Manchester City Council is to increase rents on homes built under private finance initiative as it struggles to cope with the viability of its housing revenue account (HRA) following a government-imposed rent reduction.
The government in 2015 imposed a 1% cut in social housing rents every year to 2020, a move which endangered councils’ business plans drawn up on the previous basis of rents rising by the consumer prices index plus 1% each year.
This reduction though does not apply to homes built under PFI deals, where councils can increase rents to partly close the gap.
Manchester intends to increase rents for about 2,500 PFI properties by 2%, to a weekly average of £77.74 against £73.18 for conventional council housing.
A report to Manchester’s executive last week said: “It was identified in 2016-17 that due to the loss of rent income the current forecast reserves mean that the HRA is no longer viable in the medium/longer term.”

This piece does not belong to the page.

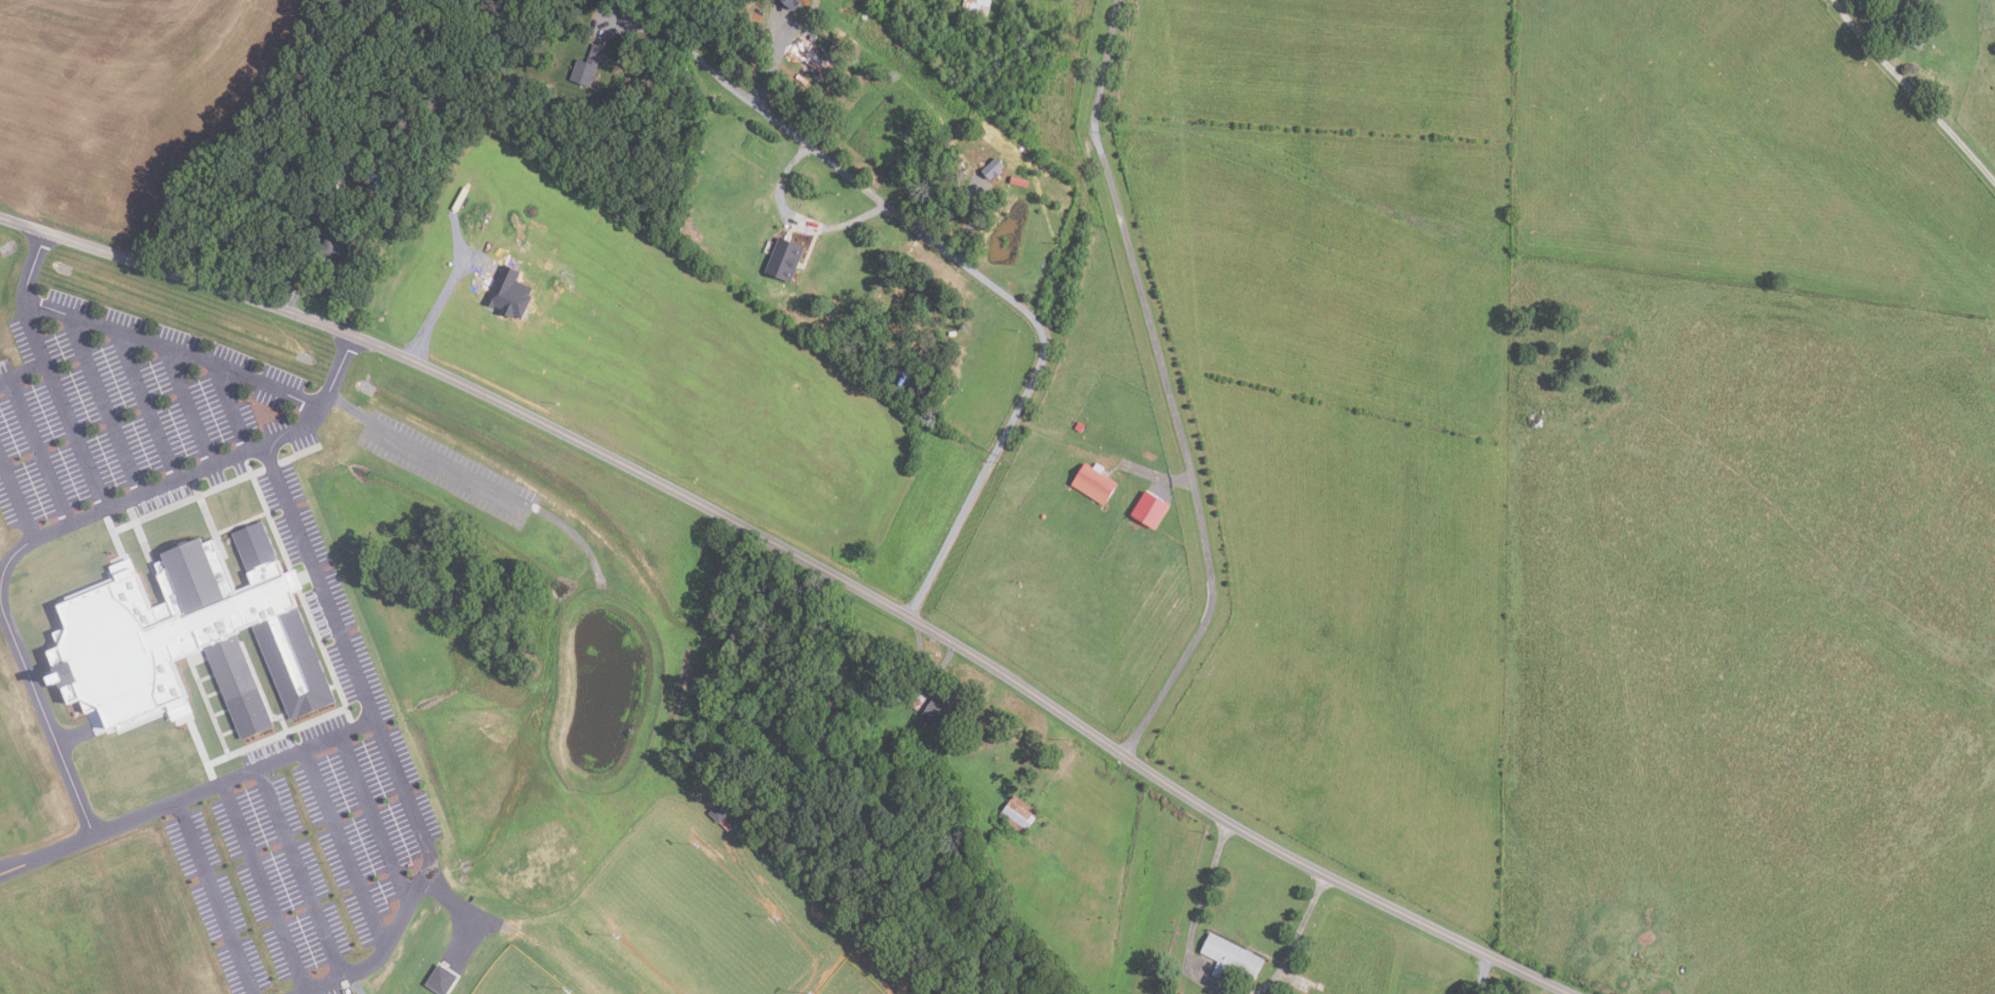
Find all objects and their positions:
building: (793, 3)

Meanwhile, Manchester has launched a plan to speed up the delivery of affordable homes to between 1,000 and 2,000 a year.
An executive report said in the last five years, 2,721 homes were built through the city’s affordable homes programme, but 1,800 were lost through demolition and right-to-buy sales.
This 921 net gain was “not enough to support the housing needs of Manchester people”, it noted.
Deputy leader Bernard Priest (Lab) said: “Decent housing shouldn’t be a luxury. It should be something that everyone in Manchester can enjoy. We intend to make sure up to 2,000 homes a year are built that are decent, secure and affordable.”